▶ **Task to complete**: Return only the lines from the one containing "References." to the end of the entries below, exactly as written, both ends included.

▶ **Extracted data entries**:
■ ■ ■

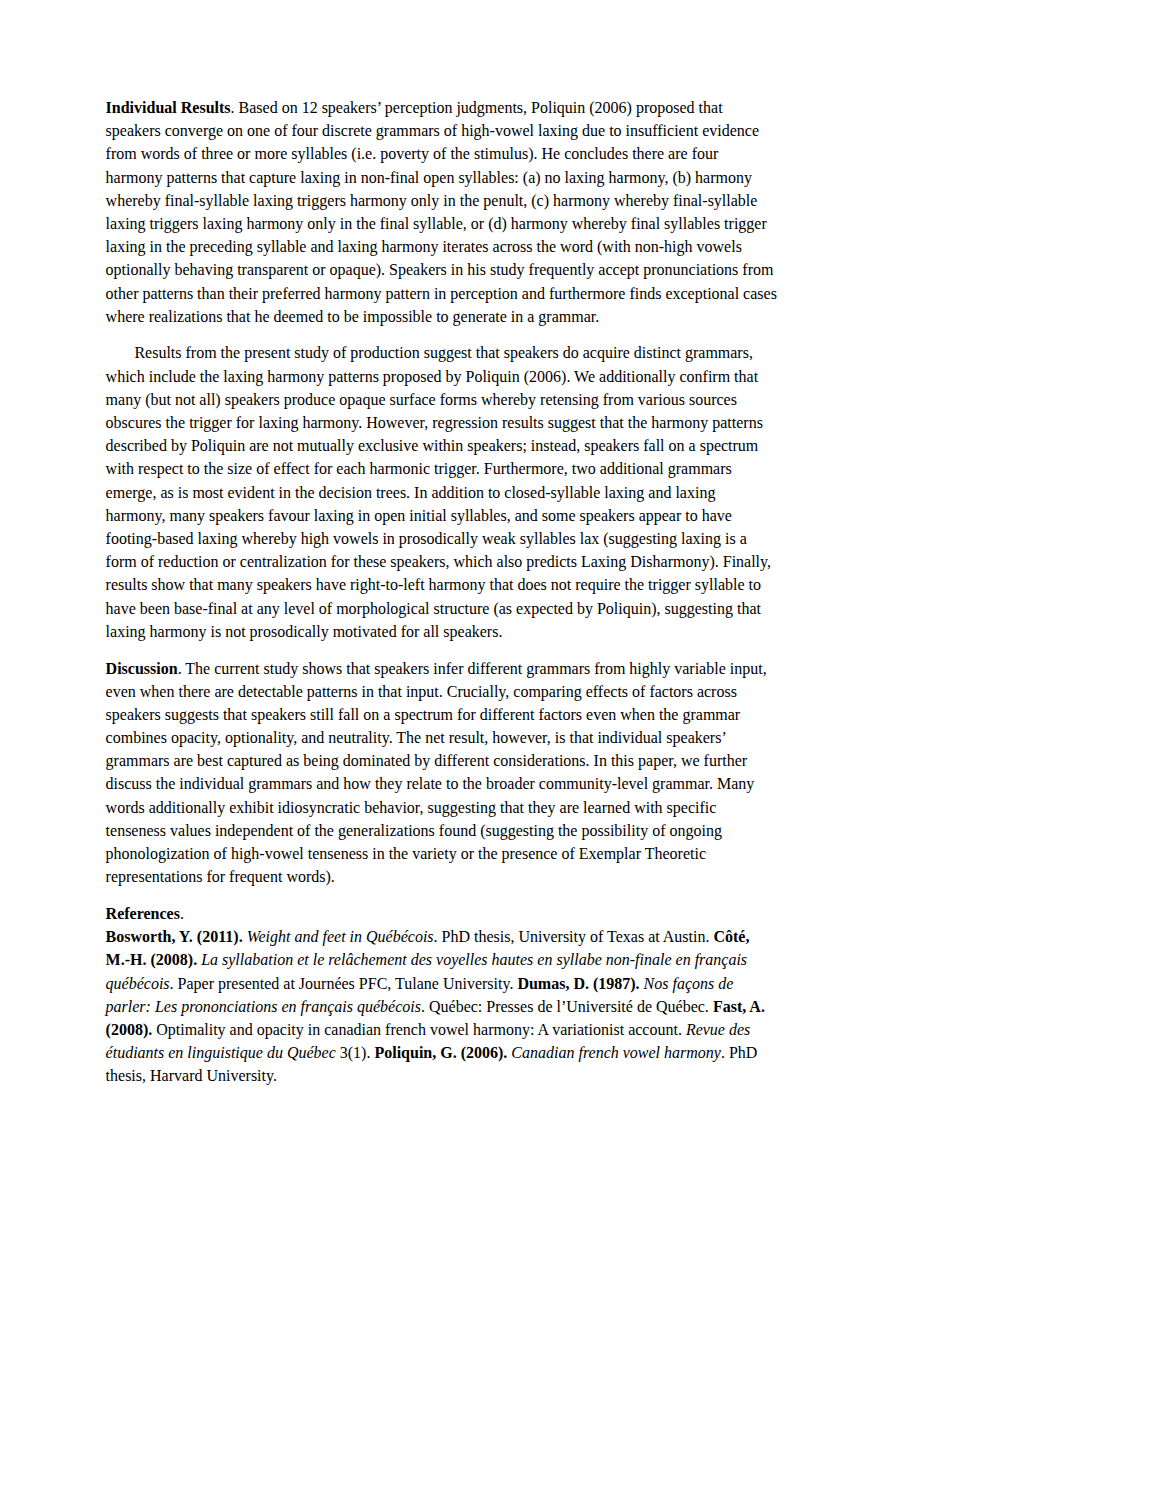Individual Results. Based on 12 speakers’ perception judgments, Poliquin (2006) proposed that speakers converge on one of four discrete grammars of high-vowel laxing due to insufficient evidence from words of three or more syllables (i.e. poverty of the stimulus). He concludes there are four harmony patterns that capture laxing in non-final open syllables: (a) no laxing harmony, (b) harmony whereby final-syllable laxing triggers harmony only in the penult, (c) harmony whereby final-syllable laxing triggers laxing harmony only in the final syllable, or (d) harmony whereby final syllables trigger laxing in the preceding syllable and laxing harmony iterates across the word (with non-high vowels optionally behaving transparent or opaque). Speakers in his study frequently accept pronunciations from other patterns than their preferred harmony pattern in perception and furthermore finds exceptional cases where realizations that he deemed to be impossible to generate in a grammar.
Results from the present study of production suggest that speakers do acquire distinct grammars, which include the laxing harmony patterns proposed by Poliquin (2006). We additionally confirm that many (but not all) speakers produce opaque surface forms whereby retensing from various sources obscures the trigger for laxing harmony. However, regression results suggest that the harmony patterns described by Poliquin are not mutually exclusive within speakers; instead, speakers fall on a spectrum with respect to the size of effect for each harmonic trigger. Furthermore, two additional grammars emerge, as is most evident in the decision trees. In addition to closed-syllable laxing and laxing harmony, many speakers favour laxing in open initial syllables, and some speakers appear to have footing-based laxing whereby high vowels in prosodically weak syllables lax (suggesting laxing is a form of reduction or centralization for these speakers, which also predicts Laxing Disharmony). Finally, results show that many speakers have right-to-left harmony that does not require the trigger syllable to have been base-final at any level of morphological structure (as expected by Poliquin), suggesting that laxing harmony is not prosodically motivated for all speakers.
Discussion. The current study shows that speakers infer different grammars from highly variable input, even when there are detectable patterns in that input. Crucially, comparing effects of factors across speakers suggests that speakers still fall on a spectrum for different factors even when the grammar combines opacity, optionality, and neutrality. The net result, however, is that individual speakers’ grammars are best captured as being dominated by different considerations. In this paper, we further discuss the individual grammars and how they relate to the broader community-level grammar. Many words additionally exhibit idiosyncratic behavior, suggesting that they are learned with specific tenseness values independent of the generalizations found (suggesting the possibility of ongoing phonologization of high-vowel tenseness in the variety or the presence of Exemplar Theoretic representations for frequent words).
References.
Bosworth, Y. (2011). Weight and feet in Québécois. PhD thesis, University of Texas at Austin. Côté, M.-H. (2008). La syllabation et le relâchement des voyelles hautes en syllabe non-finale en français québécois. Paper presented at Journées PFC, Tulane University. Dumas, D. (1987). Nos façons de parler: Les prononciations en français québécois. Québec: Presses de l’Université de Québec. Fast, A. (2008). Optimality and opacity in canadian french vowel harmony: A variationist account. Revue des étudiants en linguistique du Québec 3(1). Poliquin, G. (2006). Canadian french vowel harmony. PhD thesis, Harvard University.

■ ■ ■

▶ **Response to the task**:
References.
Bosworth, Y. (2011). Weight and feet in Québécois. PhD thesis, University of Texas at Austin. Côté, M.-H. (2008). La syllabation et le relâchement des voyelles hautes en syllabe non-finale en français québécois. Paper presented at Journées PFC, Tulane University. Dumas, D. (1987). Nos façons de parler: Les prononciations en français québécois. Québec: Presses de l’Université de Québec. Fast, A. (2008). Optimality and opacity in canadian french vowel harmony: A variationist account. Revue des étudiants en linguistique du Québec 3(1). Poliquin, G. (2006). Canadian french vowel harmony. PhD thesis, Harvard University.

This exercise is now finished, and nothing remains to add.